Каноническое право Церкви, которое включало в себя наказания за проступки членов семьи и подразумевало жестокие наказания, сегодня не имеет никакого права на существование. Ни биение камнями, ни отлучения от Церкви, ни смертная казнь уже не являются наказанием за многие грехи и преступления, которые в русском средневековье почитались достойным смерти или физических истязаний. На Руси XVII века часто случалось, поили мужа ядом, что вне зависимости от исхода наказывалось смертью для женщины. Разумеется, сейчас вряд ли это возможно. Колдовство, ворожба, магия наказывались смертью — сегодня даже в тюрьму не посадят. За аборт — отлучение от причастия на 20 лет, оно до сих пор прописано в наших Требниках, но этого никто не использует.
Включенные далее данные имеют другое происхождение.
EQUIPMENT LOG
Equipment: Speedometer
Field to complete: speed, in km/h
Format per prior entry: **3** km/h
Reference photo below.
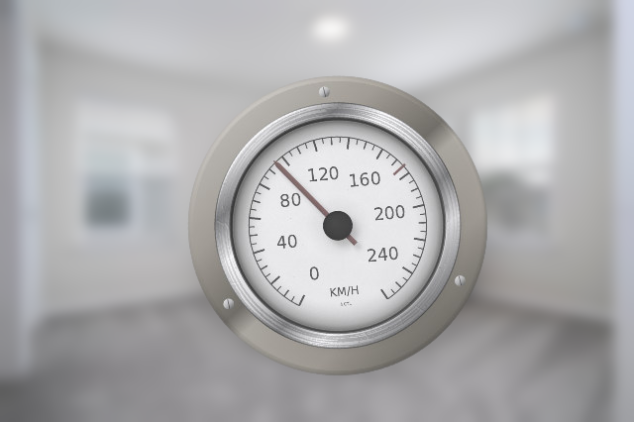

Мы должны понимать, что многие правовые церковные канонические нормы, которые были приняты на Руси в средневековье, сейчас не применимы. Это же необходимо отнести и к любым формам телесных наказаний. Когда мы говорим о телесных наказаниях, надо подразумевать процедуру, запланированное действие, судилище, после которого назначается наказание, и оно исполняется.
Семейное насилие относится к разряду аффективных реакций. Говоря о телесных наказаниях, мы не говорим об аффективной реакции родителей, когда они шлепают детей, раздают подзатыльники, бьют их по щеке или по губам. Это не наказание, а именно аффективная реакция. Я не встречал семью, где существуют регулярные телесные наказания, где они вообще бы продумывались. Зато семей с аффективными реакциями, использующих избиение друг друга до семейного насилия, сейчас огромное количество.